The beer-diaper example is an example of associative mining.
• Sequential patterns: Data is mined to anticipate behavior patterns and trends. For example, an outdoor equipment retailer could predict the likelihood of a backpack being
purchased based on a consumer's purchase of sleeping bags and hiking shoes.
• Data mining consists of five major elements:
• Extract, transform, and load transaction data onto the data warehouse system.
• Store and manage the data in a multidimensional database system.
• Provide data access to business analysts and information technology professionals.
• Analyze the data by application software.
• Present the data in a useful format, such as a graph or table.
7. OLAP
• OLAP is an acronym for On Line Analytical
Processing. It is an approach to quickly provide the answer to analytical queries that are dimensional in nature.
• It is part of the broader category business
intelligence, which also includes Extract transform load (ETL), relational reporting and data mining.
• The typical applications of OLAP are in business reporting for sales, marketing, management
reporting, business performance management (BPM), budgeting and forecasting, financial reporting and similar areas.
• The term OLAP was created as a slight modification of the traditional database term OLTP (On Line
Transaction Processing).
• Databases configured for OLAP employ a
multidimensional data model, allowing for complex analytical and ad-hoc queries with a rapid execution time.

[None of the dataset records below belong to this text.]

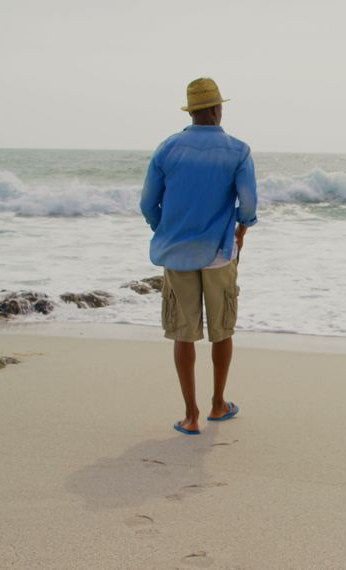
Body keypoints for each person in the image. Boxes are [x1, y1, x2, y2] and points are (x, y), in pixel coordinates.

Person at [140, 77, 258, 436]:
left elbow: (148, 204)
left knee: (183, 335)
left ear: (191, 112)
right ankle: (218, 404)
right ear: (218, 109)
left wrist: (166, 230)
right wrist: (241, 229)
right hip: (220, 253)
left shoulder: (167, 149)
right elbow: (248, 203)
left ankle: (190, 415)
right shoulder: (238, 150)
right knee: (221, 333)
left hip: (178, 254)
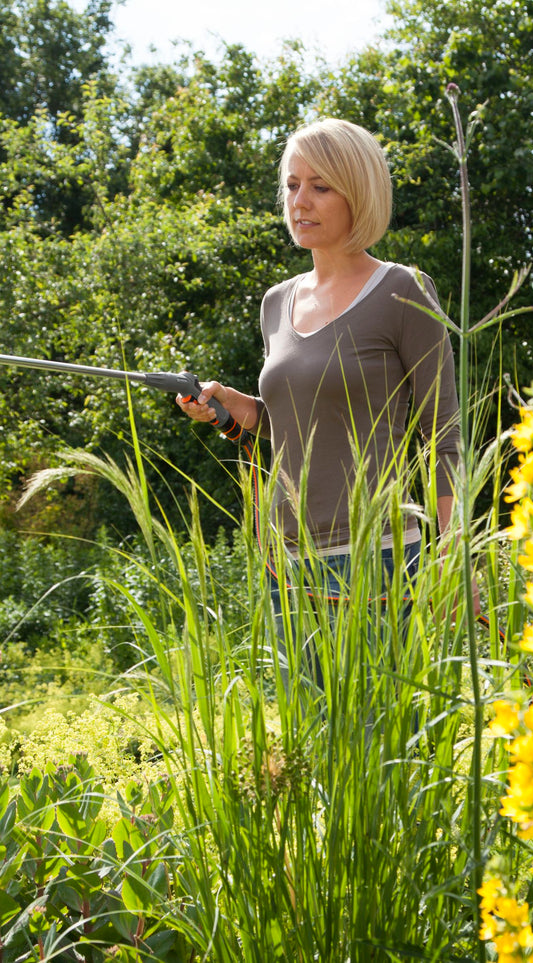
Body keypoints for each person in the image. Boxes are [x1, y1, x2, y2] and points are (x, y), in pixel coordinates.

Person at [176, 118, 462, 640]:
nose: (299, 201)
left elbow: (443, 434)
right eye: (291, 185)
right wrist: (240, 408)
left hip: (379, 556)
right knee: (306, 721)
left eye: (320, 187)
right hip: (285, 563)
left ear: (358, 193)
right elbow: (295, 423)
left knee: (378, 722)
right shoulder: (276, 302)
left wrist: (453, 549)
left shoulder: (405, 289)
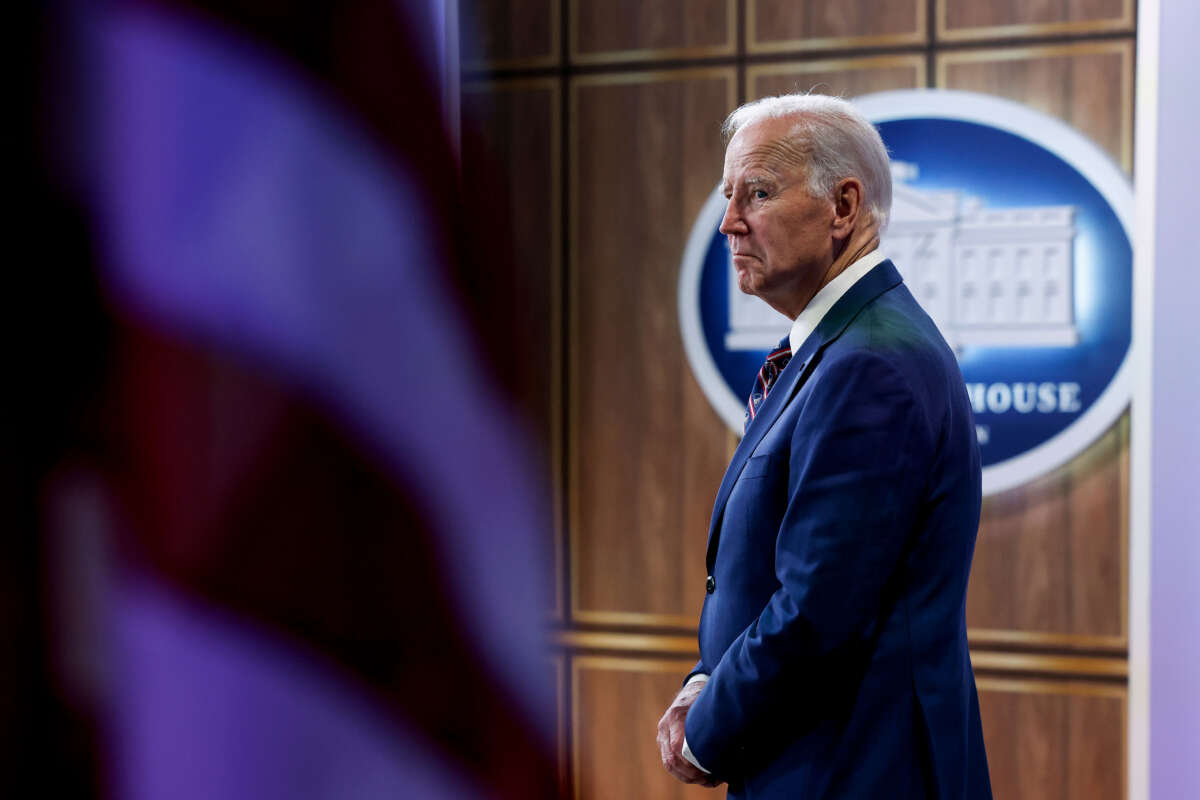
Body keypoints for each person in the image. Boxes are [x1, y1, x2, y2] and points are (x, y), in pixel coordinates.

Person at [656, 94, 992, 799]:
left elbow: (817, 610)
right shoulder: (840, 350)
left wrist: (704, 726)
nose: (728, 222)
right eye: (727, 196)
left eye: (758, 192)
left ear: (844, 207)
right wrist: (705, 677)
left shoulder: (872, 365)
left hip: (858, 772)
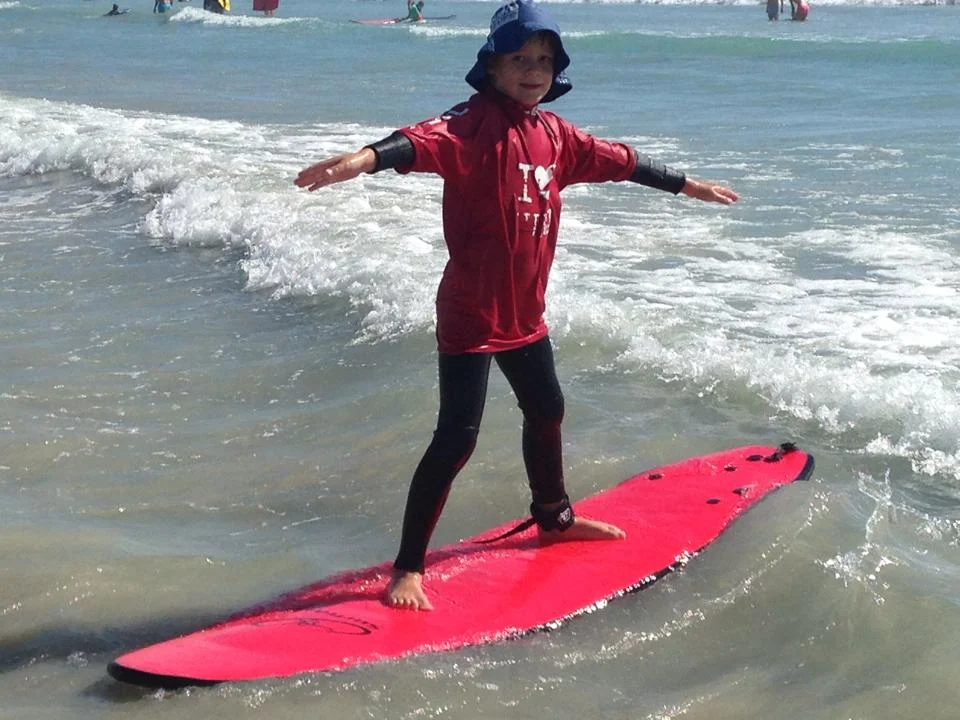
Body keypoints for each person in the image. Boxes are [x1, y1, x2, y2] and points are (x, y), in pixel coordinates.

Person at [295, 0, 738, 611]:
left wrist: (686, 185)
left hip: (525, 315)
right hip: (471, 314)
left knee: (547, 409)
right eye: (520, 59)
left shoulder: (556, 135)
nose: (534, 71)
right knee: (456, 439)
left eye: (544, 61)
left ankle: (553, 518)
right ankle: (408, 568)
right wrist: (361, 161)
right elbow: (417, 141)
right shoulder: (472, 124)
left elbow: (622, 160)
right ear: (493, 67)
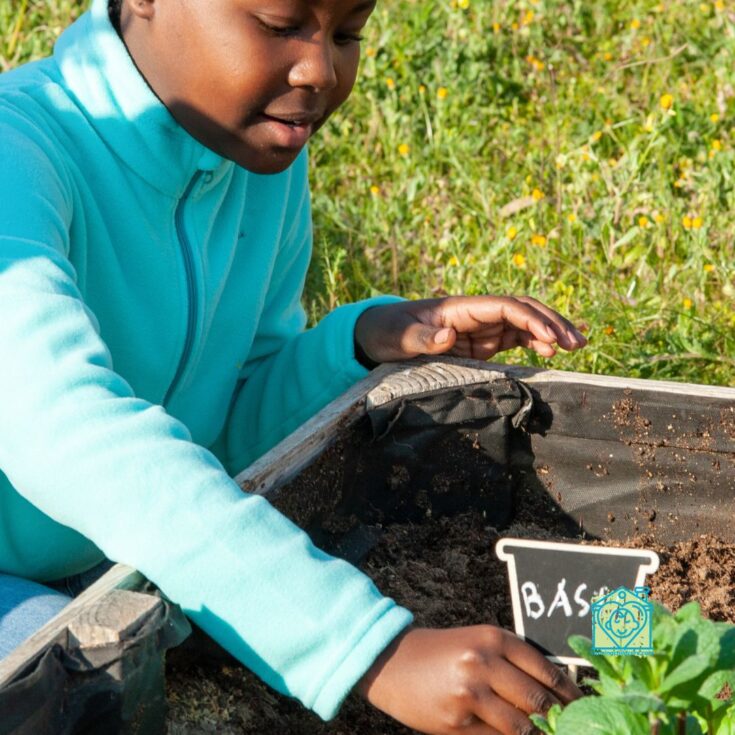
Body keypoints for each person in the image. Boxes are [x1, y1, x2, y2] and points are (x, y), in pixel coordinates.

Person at [0, 0, 587, 732]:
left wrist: (360, 341)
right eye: (278, 25)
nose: (320, 69)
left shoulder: (252, 157)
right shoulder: (16, 155)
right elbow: (66, 434)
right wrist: (368, 647)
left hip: (116, 561)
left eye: (347, 33)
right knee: (71, 698)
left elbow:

• Nigel Pendse has suggested that an alternative and perhaps more descriptive term to describe the
concept of OLAP is Fast Analysis of Shared Multidimensional Information (FASMI). They borrow aspects of navigational databases and
hierarchical databases that are speedier than their relational
Functionality
• OLAP takes a snapshot of a set of source data and
restructures it into an OLAP cube. The queries can then be run against this. It has been claimed that for complex
queries OLAP can produce an answer in around 0.1% of the time for the same query on OLTP relational data.
• The cube is created from a star schema or snowflake schema of tables. At the centre is the fact table which lists the core facts which make up the query. Numerous dimension tables are linked to the fact tables. These tables indicate how the aggregations of relational data can be analyzed. The number of possible aggregations is determined by every possible
manner in which the original data can be hierarchically linked.
• For example a set of customers can be grouped by city, by district or by country; so with 50 cities, 8 districts and two countries there are three
hierarchical levels with 60 members.
• These customers can be considered in relation to products; if there are 250 products with 20
categories, three families and three departments then there are 276 product members.
• With just these two dimensions there are 16,560 (276 * 60) possible aggregations. As the data
considered increases the number of aggregations can quickly total tens of millions or more.
• The calculation of the aggregations AND the base data combined make up an OLAP cube, which can potentially contain all the answers to every query which can be answered from the data (as in Gray, Bosworth, Layman, and Pirahesh, 1997). Due to the potentially large number of aggregations to be
calculated, often only a predetermined number are fully calculated while the remainder are solved on demand.